(GIVEN INFORMATION)

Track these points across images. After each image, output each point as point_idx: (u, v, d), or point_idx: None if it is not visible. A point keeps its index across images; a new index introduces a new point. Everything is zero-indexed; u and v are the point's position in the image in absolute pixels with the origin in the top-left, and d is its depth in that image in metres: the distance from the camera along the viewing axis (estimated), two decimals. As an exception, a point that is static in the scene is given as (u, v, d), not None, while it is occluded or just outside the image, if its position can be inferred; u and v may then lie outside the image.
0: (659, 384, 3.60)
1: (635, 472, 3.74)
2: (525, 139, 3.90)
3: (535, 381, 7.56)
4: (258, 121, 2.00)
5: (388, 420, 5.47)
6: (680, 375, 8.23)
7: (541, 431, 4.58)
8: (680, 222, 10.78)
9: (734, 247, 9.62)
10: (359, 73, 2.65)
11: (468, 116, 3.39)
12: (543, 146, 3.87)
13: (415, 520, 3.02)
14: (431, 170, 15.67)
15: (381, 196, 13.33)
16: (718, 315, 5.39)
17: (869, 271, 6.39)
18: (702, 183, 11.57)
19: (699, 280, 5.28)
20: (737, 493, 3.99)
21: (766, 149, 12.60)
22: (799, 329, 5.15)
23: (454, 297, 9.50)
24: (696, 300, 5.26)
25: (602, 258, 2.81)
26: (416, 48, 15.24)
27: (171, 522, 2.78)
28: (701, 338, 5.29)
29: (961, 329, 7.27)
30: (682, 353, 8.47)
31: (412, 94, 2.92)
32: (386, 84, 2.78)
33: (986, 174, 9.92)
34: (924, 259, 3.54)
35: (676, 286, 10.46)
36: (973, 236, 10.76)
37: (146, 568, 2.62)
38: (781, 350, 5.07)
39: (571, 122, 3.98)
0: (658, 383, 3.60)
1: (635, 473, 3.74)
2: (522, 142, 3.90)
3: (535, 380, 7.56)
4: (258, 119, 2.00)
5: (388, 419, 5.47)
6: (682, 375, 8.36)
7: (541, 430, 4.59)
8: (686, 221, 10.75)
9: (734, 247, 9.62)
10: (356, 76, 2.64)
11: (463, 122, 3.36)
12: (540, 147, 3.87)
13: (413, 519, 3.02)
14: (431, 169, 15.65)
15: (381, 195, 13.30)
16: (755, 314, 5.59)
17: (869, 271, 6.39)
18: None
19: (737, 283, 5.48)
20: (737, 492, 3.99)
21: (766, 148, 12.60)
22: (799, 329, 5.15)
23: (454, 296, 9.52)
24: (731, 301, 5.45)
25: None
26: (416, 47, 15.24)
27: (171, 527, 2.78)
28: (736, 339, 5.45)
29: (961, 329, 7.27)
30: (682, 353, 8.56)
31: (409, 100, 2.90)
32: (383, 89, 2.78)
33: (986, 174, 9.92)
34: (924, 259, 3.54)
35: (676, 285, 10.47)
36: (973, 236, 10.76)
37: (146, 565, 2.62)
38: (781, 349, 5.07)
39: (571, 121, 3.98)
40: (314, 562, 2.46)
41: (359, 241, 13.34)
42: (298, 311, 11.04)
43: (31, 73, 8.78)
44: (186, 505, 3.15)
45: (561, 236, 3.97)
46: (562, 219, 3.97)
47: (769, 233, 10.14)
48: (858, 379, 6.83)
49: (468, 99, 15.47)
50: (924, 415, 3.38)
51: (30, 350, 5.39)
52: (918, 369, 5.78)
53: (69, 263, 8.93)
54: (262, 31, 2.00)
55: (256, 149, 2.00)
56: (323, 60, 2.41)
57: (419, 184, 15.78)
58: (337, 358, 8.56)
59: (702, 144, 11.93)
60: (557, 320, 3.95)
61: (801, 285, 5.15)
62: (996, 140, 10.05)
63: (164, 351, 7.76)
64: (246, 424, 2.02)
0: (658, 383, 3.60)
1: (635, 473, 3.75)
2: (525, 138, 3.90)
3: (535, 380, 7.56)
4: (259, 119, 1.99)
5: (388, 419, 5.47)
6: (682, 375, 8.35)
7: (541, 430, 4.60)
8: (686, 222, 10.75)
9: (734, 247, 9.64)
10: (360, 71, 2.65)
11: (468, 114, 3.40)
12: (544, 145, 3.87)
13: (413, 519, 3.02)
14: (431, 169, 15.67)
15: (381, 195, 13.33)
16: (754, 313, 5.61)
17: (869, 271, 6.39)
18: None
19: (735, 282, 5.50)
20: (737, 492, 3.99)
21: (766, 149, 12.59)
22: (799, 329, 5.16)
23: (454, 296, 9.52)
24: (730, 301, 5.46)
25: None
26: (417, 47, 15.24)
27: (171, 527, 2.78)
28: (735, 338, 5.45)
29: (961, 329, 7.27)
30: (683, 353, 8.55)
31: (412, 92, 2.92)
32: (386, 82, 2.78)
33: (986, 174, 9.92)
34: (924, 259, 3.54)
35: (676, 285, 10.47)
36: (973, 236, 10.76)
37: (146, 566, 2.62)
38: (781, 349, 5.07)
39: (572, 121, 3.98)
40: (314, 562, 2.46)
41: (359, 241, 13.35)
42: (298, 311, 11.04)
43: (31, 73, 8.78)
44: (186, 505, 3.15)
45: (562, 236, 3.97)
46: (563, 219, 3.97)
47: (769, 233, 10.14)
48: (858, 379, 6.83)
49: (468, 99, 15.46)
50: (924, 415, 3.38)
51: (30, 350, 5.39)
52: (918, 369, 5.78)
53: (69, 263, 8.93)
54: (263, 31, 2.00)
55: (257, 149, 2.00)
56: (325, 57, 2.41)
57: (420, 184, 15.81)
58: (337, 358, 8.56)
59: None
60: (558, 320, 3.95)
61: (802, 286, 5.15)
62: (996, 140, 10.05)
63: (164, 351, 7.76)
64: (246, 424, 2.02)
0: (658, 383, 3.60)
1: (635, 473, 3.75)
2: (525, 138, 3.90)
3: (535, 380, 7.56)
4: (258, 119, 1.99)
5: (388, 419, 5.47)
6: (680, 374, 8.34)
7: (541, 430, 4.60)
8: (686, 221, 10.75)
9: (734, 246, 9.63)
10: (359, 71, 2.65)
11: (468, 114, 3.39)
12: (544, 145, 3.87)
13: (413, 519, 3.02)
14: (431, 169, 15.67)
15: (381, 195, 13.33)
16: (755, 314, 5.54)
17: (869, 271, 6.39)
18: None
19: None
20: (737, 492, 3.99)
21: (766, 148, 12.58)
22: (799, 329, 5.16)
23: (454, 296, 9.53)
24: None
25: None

(End GIVEN INFORMATION)

» **ACTIVITY**: Once the records are read, print each of them exactly as written.

» **REPLY TO THE EXERCISE**:
Track these points across images. After each image, output each point as point_idx: (u, v, d), or point_idx: None if it is not visible. A point keeps its index across images; a new index introduces a new point. Everything is zero-indexed; u and v are the point's position in the image in absolute pixels with the origin in the top-left, and d is its depth in that image in metres: the distance from the camera along the viewing axis (estimated), two decimals. As an exception, a point that is static in the scene is given as (u, v, d), not None, while it is occluded or just outside the image, if its position can be inferred; u and v may then lie outside the image.
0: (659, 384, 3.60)
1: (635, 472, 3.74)
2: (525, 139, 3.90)
3: (535, 381, 7.56)
4: (258, 121, 2.00)
5: (388, 420, 5.47)
6: (680, 375, 8.23)
7: (541, 431, 4.58)
8: (680, 222, 10.78)
9: (734, 247, 9.62)
10: (359, 73, 2.65)
11: (468, 116, 3.39)
12: (543, 146, 3.87)
13: (415, 520, 3.02)
14: (431, 170, 15.67)
15: (381, 196, 13.33)
16: (718, 315, 5.39)
17: (869, 271, 6.39)
18: (702, 183, 11.57)
19: (699, 280, 5.28)
20: (737, 493, 3.99)
21: (766, 149, 12.60)
22: (799, 329, 5.15)
23: (454, 297, 9.50)
24: (696, 300, 5.26)
25: (602, 258, 2.81)
26: (416, 48, 15.24)
27: (171, 522, 2.78)
28: (701, 338, 5.29)
29: (961, 329, 7.27)
30: (682, 353, 8.47)
31: (412, 94, 2.92)
32: (386, 84, 2.78)
33: (986, 174, 9.92)
34: (924, 259, 3.54)
35: (676, 286, 10.46)
36: (973, 236, 10.76)
37: (146, 568, 2.62)
38: (781, 350, 5.07)
39: (571, 122, 3.98)
0: (658, 383, 3.60)
1: (635, 473, 3.74)
2: (522, 142, 3.90)
3: (535, 380, 7.56)
4: (258, 119, 2.00)
5: (388, 419, 5.47)
6: (682, 375, 8.36)
7: (541, 430, 4.59)
8: (686, 221, 10.75)
9: (734, 247, 9.62)
10: (356, 76, 2.64)
11: (463, 122, 3.36)
12: (540, 147, 3.87)
13: (413, 519, 3.02)
14: (431, 169, 15.65)
15: (381, 195, 13.30)
16: (755, 314, 5.59)
17: (869, 271, 6.39)
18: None
19: (737, 283, 5.48)
20: (737, 492, 3.99)
21: (766, 148, 12.60)
22: (799, 329, 5.15)
23: (454, 296, 9.52)
24: (731, 301, 5.45)
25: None
26: (416, 47, 15.24)
27: (171, 527, 2.78)
28: (736, 339, 5.45)
29: (961, 329, 7.27)
30: (682, 353, 8.56)
31: (409, 100, 2.90)
32: (383, 89, 2.78)
33: (986, 174, 9.92)
34: (924, 259, 3.54)
35: (676, 285, 10.47)
36: (973, 236, 10.76)
37: (146, 565, 2.62)
38: (781, 349, 5.07)
39: (571, 121, 3.98)
40: (314, 562, 2.46)
41: (359, 241, 13.34)
42: (298, 311, 11.04)
43: (31, 73, 8.78)
44: (186, 505, 3.15)
45: (561, 236, 3.97)
46: (562, 219, 3.97)
47: (769, 233, 10.14)
48: (858, 379, 6.83)
49: (468, 99, 15.47)
50: (924, 415, 3.38)
51: (30, 350, 5.39)
52: (918, 369, 5.78)
53: (69, 263, 8.93)
54: (262, 31, 2.00)
55: (256, 149, 2.00)
56: (323, 60, 2.41)
57: (419, 184, 15.78)
58: (337, 358, 8.56)
59: (702, 144, 11.93)
60: (557, 320, 3.95)
61: (801, 285, 5.15)
62: (996, 140, 10.05)
63: (164, 351, 7.76)
64: (246, 424, 2.02)
0: (658, 383, 3.60)
1: (635, 473, 3.75)
2: (525, 138, 3.90)
3: (535, 380, 7.56)
4: (259, 119, 1.99)
5: (388, 419, 5.47)
6: (682, 375, 8.35)
7: (541, 430, 4.60)
8: (686, 222, 10.75)
9: (734, 247, 9.64)
10: (360, 71, 2.65)
11: (468, 114, 3.40)
12: (544, 145, 3.87)
13: (413, 519, 3.02)
14: (431, 169, 15.67)
15: (381, 195, 13.33)
16: (754, 313, 5.61)
17: (869, 271, 6.39)
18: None
19: (735, 282, 5.50)
20: (737, 492, 3.99)
21: (766, 149, 12.59)
22: (799, 329, 5.16)
23: (454, 296, 9.52)
24: (730, 301, 5.46)
25: None
26: (417, 47, 15.24)
27: (171, 527, 2.78)
28: (735, 338, 5.45)
29: (961, 329, 7.27)
30: (683, 353, 8.55)
31: (412, 92, 2.92)
32: (386, 82, 2.78)
33: (986, 174, 9.92)
34: (924, 259, 3.54)
35: (676, 285, 10.47)
36: (973, 236, 10.76)
37: (146, 566, 2.62)
38: (781, 349, 5.07)
39: (572, 121, 3.98)
40: (314, 562, 2.46)
41: (359, 241, 13.35)
42: (298, 311, 11.04)
43: (31, 73, 8.78)
44: (186, 505, 3.15)
45: (562, 236, 3.97)
46: (563, 219, 3.97)
47: (769, 233, 10.14)
48: (858, 379, 6.83)
49: (468, 99, 15.46)
50: (924, 415, 3.38)
51: (30, 350, 5.39)
52: (918, 369, 5.78)
53: (69, 263, 8.93)
54: (263, 31, 2.00)
55: (257, 149, 2.00)
56: (325, 57, 2.41)
57: (420, 184, 15.81)
58: (337, 358, 8.56)
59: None
60: (558, 320, 3.95)
61: (802, 286, 5.15)
62: (996, 140, 10.05)
63: (164, 351, 7.76)
64: (246, 424, 2.02)
0: (658, 383, 3.60)
1: (635, 473, 3.75)
2: (525, 138, 3.90)
3: (535, 380, 7.56)
4: (258, 119, 1.99)
5: (388, 419, 5.47)
6: (680, 374, 8.34)
7: (541, 430, 4.60)
8: (686, 221, 10.75)
9: (734, 246, 9.63)
10: (359, 71, 2.65)
11: (468, 114, 3.39)
12: (544, 145, 3.87)
13: (413, 519, 3.02)
14: (431, 169, 15.67)
15: (381, 195, 13.33)
16: (755, 314, 5.54)
17: (869, 271, 6.39)
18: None
19: None
20: (737, 492, 3.99)
21: (766, 148, 12.58)
22: (799, 329, 5.16)
23: (454, 296, 9.53)
24: None
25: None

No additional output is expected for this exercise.